(Beginning of THE DATA)

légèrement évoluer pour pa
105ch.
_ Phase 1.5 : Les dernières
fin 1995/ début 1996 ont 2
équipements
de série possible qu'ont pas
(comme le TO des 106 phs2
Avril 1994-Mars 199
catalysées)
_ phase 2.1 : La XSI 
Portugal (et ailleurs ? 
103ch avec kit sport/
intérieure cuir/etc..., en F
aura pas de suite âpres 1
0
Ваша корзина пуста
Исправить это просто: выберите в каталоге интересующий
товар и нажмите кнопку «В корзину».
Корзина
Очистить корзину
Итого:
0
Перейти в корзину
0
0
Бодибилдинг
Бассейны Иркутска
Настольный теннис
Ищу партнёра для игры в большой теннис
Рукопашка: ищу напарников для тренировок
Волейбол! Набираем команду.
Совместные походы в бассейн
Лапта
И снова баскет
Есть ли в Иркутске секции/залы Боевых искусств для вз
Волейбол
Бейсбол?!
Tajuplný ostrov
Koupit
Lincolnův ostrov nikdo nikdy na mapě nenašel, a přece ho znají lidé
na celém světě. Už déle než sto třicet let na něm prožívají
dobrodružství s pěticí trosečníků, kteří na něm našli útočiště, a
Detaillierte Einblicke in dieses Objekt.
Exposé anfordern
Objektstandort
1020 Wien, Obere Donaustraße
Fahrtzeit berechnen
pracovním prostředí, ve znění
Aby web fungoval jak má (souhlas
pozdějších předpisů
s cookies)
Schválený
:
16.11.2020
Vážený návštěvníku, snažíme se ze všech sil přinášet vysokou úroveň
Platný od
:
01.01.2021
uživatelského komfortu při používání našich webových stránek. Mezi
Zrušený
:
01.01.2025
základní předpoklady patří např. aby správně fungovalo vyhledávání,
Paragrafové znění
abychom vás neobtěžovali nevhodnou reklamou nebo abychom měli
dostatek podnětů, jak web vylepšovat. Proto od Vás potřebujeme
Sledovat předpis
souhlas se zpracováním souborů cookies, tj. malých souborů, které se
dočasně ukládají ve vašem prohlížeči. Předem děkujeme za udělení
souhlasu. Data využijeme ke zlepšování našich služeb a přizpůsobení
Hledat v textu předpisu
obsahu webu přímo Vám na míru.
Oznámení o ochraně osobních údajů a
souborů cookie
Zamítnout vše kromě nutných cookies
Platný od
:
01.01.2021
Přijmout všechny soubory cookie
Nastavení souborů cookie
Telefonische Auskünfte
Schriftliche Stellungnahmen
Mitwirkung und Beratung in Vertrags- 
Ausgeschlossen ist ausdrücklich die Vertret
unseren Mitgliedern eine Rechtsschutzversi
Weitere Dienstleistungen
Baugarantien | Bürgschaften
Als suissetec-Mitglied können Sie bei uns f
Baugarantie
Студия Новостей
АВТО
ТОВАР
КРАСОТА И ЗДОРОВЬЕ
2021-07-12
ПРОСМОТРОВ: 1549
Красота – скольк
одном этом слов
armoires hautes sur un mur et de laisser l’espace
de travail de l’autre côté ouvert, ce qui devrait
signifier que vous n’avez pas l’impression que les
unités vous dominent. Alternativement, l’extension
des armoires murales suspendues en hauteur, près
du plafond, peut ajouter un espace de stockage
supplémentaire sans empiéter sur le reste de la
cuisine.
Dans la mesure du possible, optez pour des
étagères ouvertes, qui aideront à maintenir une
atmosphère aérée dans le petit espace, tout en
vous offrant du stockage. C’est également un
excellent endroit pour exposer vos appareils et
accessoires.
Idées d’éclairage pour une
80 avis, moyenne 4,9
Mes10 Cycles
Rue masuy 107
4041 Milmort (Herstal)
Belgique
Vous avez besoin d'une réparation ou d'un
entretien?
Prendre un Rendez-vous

(End of THE DATA)

Everything from the line with "Aby web fungoval jak má (souhlas" through the line with "abychom vás neobtěžovali" should be written out exactly as it appears above, end lines included, and nothing outside that range.

Aby web fungoval jak má (souhlas
pozdějších předpisů
s cookies)
Schválený
:
16.11.2020
Vážený návštěvníku, snažíme se ze všech sil přinášet vysokou úroveň
Platný od
:
01.01.2021
uživatelského komfortu při používání našich webových stránek. Mezi
Zrušený
:
01.01.2025
základní předpoklady patří např. aby správně fungovalo vyhledávání,
Paragrafové znění
abychom vás neobtěžovali nevhodnou reklamou nebo abychom měli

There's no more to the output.